How to Use the Scientific Calculator

The Scientific Calculator is designed to give you an accurate answer in seconds. Follow these steps:

  1. 1Toggle between DEG (degrees) and RAD (radians) for trigonometric functions
  2. 2Use the button keypad to enter numbers and operations
  3. 3Functions like sin, cos, tan, log, and ln are in the top two rows
  4. 4Press = to evaluate the expression
  5. 5Recent calculations are saved in the history panel below

No account or sign-up required. All calculations run locally in your browser — nothing is stored or transmitted to any server.

How It Works

The calculator evaluates expressions using standard mathematical order of operations (BODMAS/PEMDAS): brackets first, then exponents, then multiplication and division left to right, then addition and subtraction left to right. Scientific function buttons (sin, cos, tan, √, x², log, ln) insert the appropriate expression into the current input. For example, clicking sin then entering 30 and = evaluates sin(30°) = 0.5 in degree mode. The π button inserts 3.14159265358979... and e inserts 2.71828182845905... — both at full floating-point precision. Clear (C) resets the calculator entirely. The backspace (⌫) button removes the last character. History shows the last 5 complete calculations with their results.

Frequently Asked Questions

What is the difference between DEG and RAD mode?

DEG (degrees) and RAD (radians) are two ways to measure angles. A full circle is 360° or 2π radians. In degree mode, sin(90) = 1 because 90° is a right angle. In radian mode, sin(π/2) = 1 for the same reason. Most school-level calculations use degrees.

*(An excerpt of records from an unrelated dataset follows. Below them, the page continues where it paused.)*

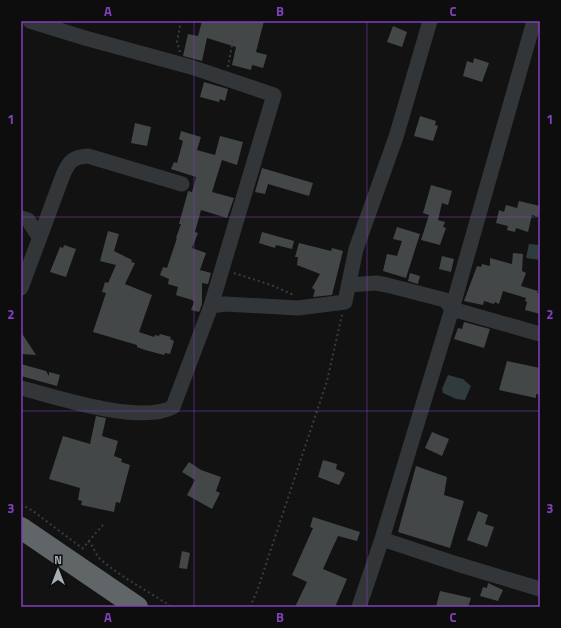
<svg xmlns="http://www.w3.org/2000/svg" width="561" height="628" viewBox="0 0 561 628" font-family="'Titillium Web',sans-serif">
	<rect width="100%" height="100%" fill="#121213"/>
	<path fill="#2f3b3c" d="M 529,244 L 540,245 L 540,260 L 526,258 Z
		M 448,375 L 463,379 L 471,386 L 465,400 L 456,399 L 443,393 L 442,389 Z"/>
	<path fill="#444748" d="M 202,21 L 264,21 L 256,52 L 267,55 L 263,68 L 252,65 L 251,70 L 232,65 L 236,47 L 207,38 L 202,61 L 183,56 L 188,34 L 198,36 Z
		M 393,26 L 407,32 L 402,47 L 387,42 Z
		M 474,58 L 489,63 L 482,82 L 463,76 L 467,61 L 473,63 Z
		M 204,82 L 228,89 L 225,101 L 220,99 L 219,102 L 200,97 Z
		M 420,116 L 436,121 L 435,125 L 438,126 L 433,141 L 414,136 Z
		M 135,123 L 151,127 L 147,146 L 131,143 Z
		M 181,131 L 201,137 L 197,150 L 215,155 L 220,136 L 243,142 L 237,165 L 222,160 L 212,192 L 234,198 L 227,218 L 201,210 L 195,232 L 198,233 L 192,248 L 206,253 L 200,270 L 211,273 L 208,284 L 202,283 L 202,304 L 199,312 L 191,310 L 194,302 L 192,300 L 176,295 L 178,287 L 168,284 L 169,279 L 160,275 L 163,267 L 167,268 L 177,238 L 176,238 L 181,224 L 179,224 L 188,191 L 192,192 L 196,177 L 171,169 L 174,162 L 177,163 L 183,141 L 179,139 Z
		M 262,168 L 313,183 L 309,196 L 268,184 L 265,194 L 255,192 Z
		M 431,185 L 452,191 L 448,205 L 442,203 L 438,220 L 445,222 L 443,227 L 446,228 L 440,245 L 421,240 L 429,215 L 423,213 Z
		M 519,201 L 540,206 L 538,217 L 532,215 L 528,232 L 516,228 L 515,232 L 507,230 L 508,226 L 496,223 L 499,210 L 504,212 L 506,205 L 517,208 Z
		M 397,227 L 420,234 L 406,278 L 383,271 L 387,254 L 397,256 L 402,241 L 393,239 Z
		M 108,231 L 119,234 L 114,251 L 132,260 L 131,262 L 135,263 L 125,284 L 152,295 L 139,332 L 154,337 L 155,335 L 159,336 L 160,334 L 171,337 L 170,339 L 174,341 L 170,354 L 165,353 L 164,355 L 145,350 L 137,347 L 137,345 L 93,332 L 106,293 L 102,292 L 105,282 L 108,283 L 116,265 L 100,261 Z
		M 262,232 L 294,241 L 292,249 L 276,245 L 275,248 L 259,243 Z
		M 299,243 L 331,251 L 332,248 L 343,251 L 332,295 L 313,297 L 315,290 L 312,288 L 320,274 L 297,265 L 298,257 L 295,257 Z
		M 64,245 L 76,249 L 66,277 L 50,272 L 60,247 L 63,248 Z
		M 513,253 L 523,254 L 522,271 L 526,273 L 521,286 L 538,291 L 537,293 L 540,294 L 540,314 L 525,310 L 527,302 L 525,301 L 526,298 L 503,291 L 499,304 L 495,302 L 494,304 L 484,301 L 483,305 L 464,301 L 477,266 L 481,267 L 482,264 L 490,266 L 490,258 L 512,264 Z
		M 442,256 L 454,259 L 451,272 L 439,269 Z
		M 410,273 L 420,276 L 418,284 L 408,281 Z
		M 464,322 L 490,329 L 484,348 L 454,339 L 458,328 L 462,329 Z
		M 21,332 L 36,355 L 21,354 Z
		M 507,361 L 540,368 L 540,395 L 536,394 L 536,398 L 499,390 Z
		M 21,364 L 46,371 L 49,376 L 49,372 L 60,375 L 57,386 L 21,376 Z
		M 96,416 L 106,418 L 102,436 L 118,441 L 114,456 L 122,459 L 121,462 L 130,465 L 120,503 L 116,502 L 114,512 L 81,505 L 82,501 L 78,500 L 80,488 L 49,479 L 63,436 L 90,444 Z
		M 432,432 L 449,439 L 442,456 L 425,448 Z
		M 323,460 L 337,464 L 336,469 L 345,473 L 339,485 L 318,477 Z
		M 189,462 L 201,470 L 221,477 L 216,491 L 220,493 L 212,509 L 187,495 L 195,480 L 182,472 Z
		M 416,466 L 447,477 L 444,495 L 464,501 L 450,548 L 398,532 Z
		M 478,511 L 488,515 L 485,524 L 494,527 L 487,547 L 467,540 Z
		M 313,517 L 360,532 L 357,541 L 338,536 L 323,569 L 347,579 L 335,607 L 295,607 L 307,582 L 292,575 L 313,528 L 310,527 Z
		M 182,551 L 190,553 L 187,569 L 179,568 Z
		M 488,583 L 503,590 L 498,601 L 480,596 L 483,587 L 487,588 Z
		M 440,591 L 471,598 L 468,607 L 436,607 Z"/>
	<g fill="none" stroke-linecap="round" stroke-linejoin="round">
		<path stroke="#393d3f" stroke-width="2" stroke-dasharray="2 3" stroke-linecap="butt" d="M 180,52 L 177,42 L 181,21
			M 228,67 L 233,39
			M 234,273 L 271,285 L 294,295
			M 21,504 L 33,511 L 82,548
			M 88,541 C 94,546 95,554 100,559 C 122,578 148,591 172,607
			M 82,549 L 103,525
			M 250,607 L 257,591 L 327,381 L 342,315"/>
		<path stroke="#333638" stroke-width="15" d="M 21,218 L 28,220 L 39,237
			M 349,285 L 376,283 L 387,285 L 445,300 L 452,309 L 540,334
			M 21,288 L 63,175 C 69,161 73,157 88,156 L 182,184
			M 211,306 L 225,304 L 298,308 L 345,302 L 356,249 L 396,137 L 430,21
			M 21,388 C 57,397 140,425 173,407 L 211,306 L 274,95 L 191,67 L 85,38 L 30,21
			M 382,539 L 457,564 L 540,589
			M 359,607 L 382,539 L 452,309 L 534,21"/>
		<path stroke="#606568" stroke-width="22" d="M 21,528 L 137,607"/>
	</g>
	<path fill="none" stroke="#8140bd" stroke-width="1" stroke-opacity="0.55" d="M 194,21 L 194,607M 367,21 L 367,607M 21,217 L 540,217M 21,411 L 540,411"/>
	<rect width="561" height="628" fill="none" stroke="#0d0d0e" stroke-width="44"/>
	<g transform="translate(58 570)" stroke="#0d0d0e" stroke-width="3" paint-order="stroke">
	<path d="M0-3L7 15L0 10L-7 15Z" fill="#a5aeb2"/>
	<text y="-6" font-size="11" font-weight="bold" text-anchor="middle" fill="#a5aeb2">N</text>
	</g>
	<rect x="22" y="22" width="517" height="584" fill="none" stroke="#8140bd" stroke-width="1.5"/>
	<g font-size="13" text-anchor="middle" font-weight="bold" fill="#8140bd">
		<text x="108" y="16">A</text>
		<text x="280" y="16">B</text>
		<text x="453" y="16">C</text>
		<text x="11" y="124">1</text>
		<text x="550" y="124">1</text>
		<text x="11" y="319">2</text>
		<text x="550" y="319">2</text>
		<text x="11" y="513">3</text>
		<text x="550" y="513">3</text>
		<text x="108" y="622">A</text>
		<text x="280" y="622">B</text>
		<text x="453" y="622">C</text>
	</g>
</svg>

Calculus, physics formulas, and programming languages like JavaScript and Python default to radians. Always check which mode you are in before computing trig values.

What does log mean on a calculator?

On a scientific calculator, "log" is the common logarithm — logarithm base 10. log(100) = 2 because 10² = 100. log(1000) = 3. "ln" is the natural logarithm — logarithm base e (Euler's number ≈ 2.71828). ln(e) = 1, ln(e²) = 2. Log base 10 appears in pH calculations, decibel scales, and Richter scale magnitude. Natural log appears in calculus, compound growth, and information theory.

How do I calculate sin, cos, or tan of an angle?

Make sure you are in the correct mode (DEG for degrees, RAD for radians). Click the sin, cos, or tan button, then enter the angle, then press =. Example: sin(30) in DEG mode = 0.5. cos(60) in DEG mode = 0.5. tan(45) in DEG mode = 1. For inverse trig functions, most scientific work requires using the inverse (sin⁻¹ or arcsin) — this calculator supports the forward functions.

What is the order of operations (BODMAS)?

BODMAS stands for Brackets, Orders (powers/roots), Division, Multiplication, Addition, Subtraction — the sequence in which operations are evaluated. 2 + 3 × 4 = 14, not 20, because multiplication is evaluated before addition. Use brackets to override order: (2 + 3) × 4 = 20. The American equivalent is PEMDAS: Parentheses, Exponents, Multiplication/Division, Addition/Subtraction. Both describe the same rule.

Is the scientific calculator free?

Yes — completely free with no sign-up needed. Supports all standard scientific operations including trig functions, logarithms, powers, and constants. Works in both degrees and radians. All calculations run in your browser and no data is stored.